Task details =>
Below are the records; copy exactly the stretch from the line containing "Yılın en büyük e-ticaret fuarı WORLDEF" through the line containing "DEVAMINI OKU", both ends included, and nothing else.

Segment Start: Supplied records

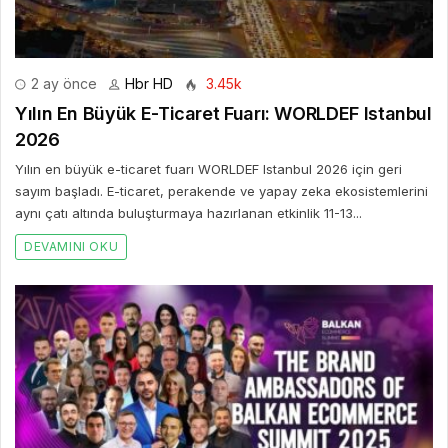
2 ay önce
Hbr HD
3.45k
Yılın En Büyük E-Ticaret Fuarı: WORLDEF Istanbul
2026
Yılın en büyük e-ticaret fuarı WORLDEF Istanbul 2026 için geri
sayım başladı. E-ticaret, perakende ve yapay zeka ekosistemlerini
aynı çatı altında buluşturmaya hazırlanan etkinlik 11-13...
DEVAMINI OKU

Segment End: Supplied records
Segment Start: Supplied records

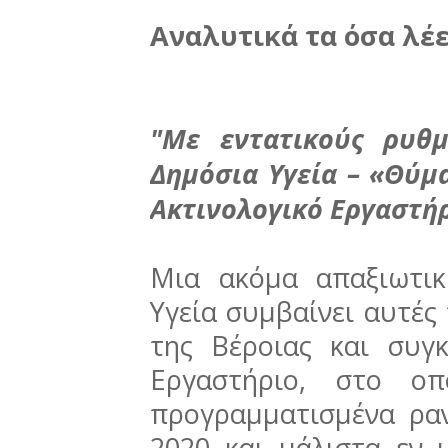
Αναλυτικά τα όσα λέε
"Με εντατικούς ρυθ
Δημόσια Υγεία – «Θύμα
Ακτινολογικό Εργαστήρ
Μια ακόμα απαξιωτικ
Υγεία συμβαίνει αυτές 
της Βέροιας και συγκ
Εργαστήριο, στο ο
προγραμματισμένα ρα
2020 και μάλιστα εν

Segment End: Supplied records

Response to this exercise =>
Yılın en büyük e-ticaret fuarı WORLDEF Istanbul 2026 için geri
sayım başladı. E-ticaret, perakende ve yapay zeka ekosistemlerini
aynı çatı altında buluşturmaya hazırlanan etkinlik 11-13...
DEVAMINI OKU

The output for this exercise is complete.